Henry Blake III, captain of the fishing vessel Katmai — lost at sea last week — testified today at a Coast Guard Marine Board of Investigation. He described a nightmarish fight for survival in a life raft that kept flipping in rough seas.

Share story

ANCHORAGE — In testimony Monday, the captain of the fishing vessel Katmai — lost at sea last week — described a nightmarish fight for survival in a life raft that kept flipping in rough seas.

The vessel with 11 crewmen went down after midnight Wednesday, and through a long dark aftermath, Henry Blake III said, the life raft probably flipped more than 20 or 30 times. Three crewmen were lost from the raft, but Blake and three others managed to hang on until their rescue some 17 hours later.
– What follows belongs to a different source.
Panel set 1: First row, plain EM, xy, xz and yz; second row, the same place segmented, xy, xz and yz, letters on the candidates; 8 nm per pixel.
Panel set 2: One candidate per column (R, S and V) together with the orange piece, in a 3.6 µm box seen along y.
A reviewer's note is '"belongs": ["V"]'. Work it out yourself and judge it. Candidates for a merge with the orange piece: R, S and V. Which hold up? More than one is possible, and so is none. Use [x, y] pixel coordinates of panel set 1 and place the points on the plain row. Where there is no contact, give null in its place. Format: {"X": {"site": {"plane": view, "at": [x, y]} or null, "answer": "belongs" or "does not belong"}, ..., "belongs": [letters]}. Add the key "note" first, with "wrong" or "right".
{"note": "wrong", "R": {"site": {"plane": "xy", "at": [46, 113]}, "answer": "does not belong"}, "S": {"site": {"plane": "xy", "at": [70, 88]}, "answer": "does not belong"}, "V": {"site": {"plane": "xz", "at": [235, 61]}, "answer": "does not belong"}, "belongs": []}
Blake, of Massachusetts, was unsure what happened to one of the seven who made it to the raft, Carlos Zabala, of Helena, Mont. Two other men, Cedric Smith, of Portland, and Joshua Leonguerrero, of Spanaway, perished when the raft flipped early on in the ordeal, Blake said.

“I was tangled underneath the raft; when I came back from under the raft, there were three guys left and that was it and there was no canopy, no survival equipment,” Blake said. “Josh was gone. Cedric was gone.”

Blake’s testimony came on the first day of the Coast Guard Marine Board of Investigation hearings into the sinking, which claimed the lives of five of the 11 crew and left two others missing at sea and presumed dead. The investigation is intended to determine why the vessel went down, and how such sinkings could be prevented in the future.

The 93-foot boat, which was fishing for cod with baited traps, was owned by Katmai Fisheries of Washington state. It was part of a fleet of vessels that catch, then head and gut fish in labor-intensive operations.

The safety record of such ships has been under scrutiny since 2001, when the Arctic Rose, another head-and-gut vessel, went down in the Bering Sea, taking the lives of 15 crew.

At Monday’s hearing, Marty Morin, a Katmai Fisheries official in charge of vessel operations, described maintenance work, repairs and modifications to the vessel in recent years as it switched from shrimp trawling to shrimp fishing with baited traps off Hawaii to fishing for cod off the Aleutians.

Coast Guard officials noted that the vessel had a 1996 stability test, an examination by a naval architect that details safe loading conditions and other important safety information.

That document said there should be a new stability test if the vessel changed fisheries. That was not done, said Morin, who said he was unaware of that recommendation.

Morin also said one of the vessel’s two life rafts was 24 years old, and the other was 20 years old. Though both were approved by the Coast Guard, the officials said that newer rafts have improved seams, canopies and other design features.

At the time the Katmai ran into trouble, it was returning to Dutch Harbor with a load of cod caught in the Bering Sea west of Adak Island.

Blake’s testimony indicated that the vessel’s problems began when a hatch to a stern compartment — known as a lazarette — somehow opened, and that area flooded and knocked out pumps crucial to steering.

Blake testified that the fact that the pumps could be knocked out by flooding was a cause of concern earlier in the trip since there was no backup system. Blake said he had hoped a backup system would be installed when the fishing season ended.

The protection against such flooding was a door that was supposed to be watertight when secured. But Blake speculated that the door might have been knocked open by a piece of equipment on the deck that might have broken loose as the Katmai rocked about.

Once the vessel lost steering, it listed to port side. Blake testified he still was confident that the water could be pumped out and that the Katmai would stay afloat. The pumping effort was headed up by the vessel’s engineer, Robert Davis, of Deming, Whatcom County.

Davis initially had reported that he made good progress in pumping out the water, and Blake testified he was confident enough to tell the crew that they could get out of their survival suits.

“Bob was convinced we were going to save the boat. He was sure we weren’t going to sink.”

Blake credited Davis with a courageous effort that continued up to the final minutes before the sinking.

Blake said the situation worsened when the Katmai began listing to starboard, rather than port, and water somehow intruded into the below-deck engine room and fish factories. Blake then told the crew to put their suits back on.

Blake said he eventually left the wheelhouse to check on preparations to abandon the Katmai should it begin to go down. That’s when the stern began sinking, he said.

“It was a slow, steady roll,” Blake said.

The crew headed overboard, with Blake and six others jumping into the water and swimming to a nearby life raft.

Blake did not know what happened to the four other crewmen.

Crewman Adam Foster, of Shoreline, said he saw three other crew as they worked to deploy the second raft, but he was unsure whether they made it off the ship.

In addition to Blake and Foster, survivors include Harold Appling and Guy Schroder, both of Anchorage. The deceased also include Jake Gilman, of Camas, Clark County; Fuli Lemusu, of Salem, Ore;, and Glenn Harper of Portland. Zabala and Davis remain missing.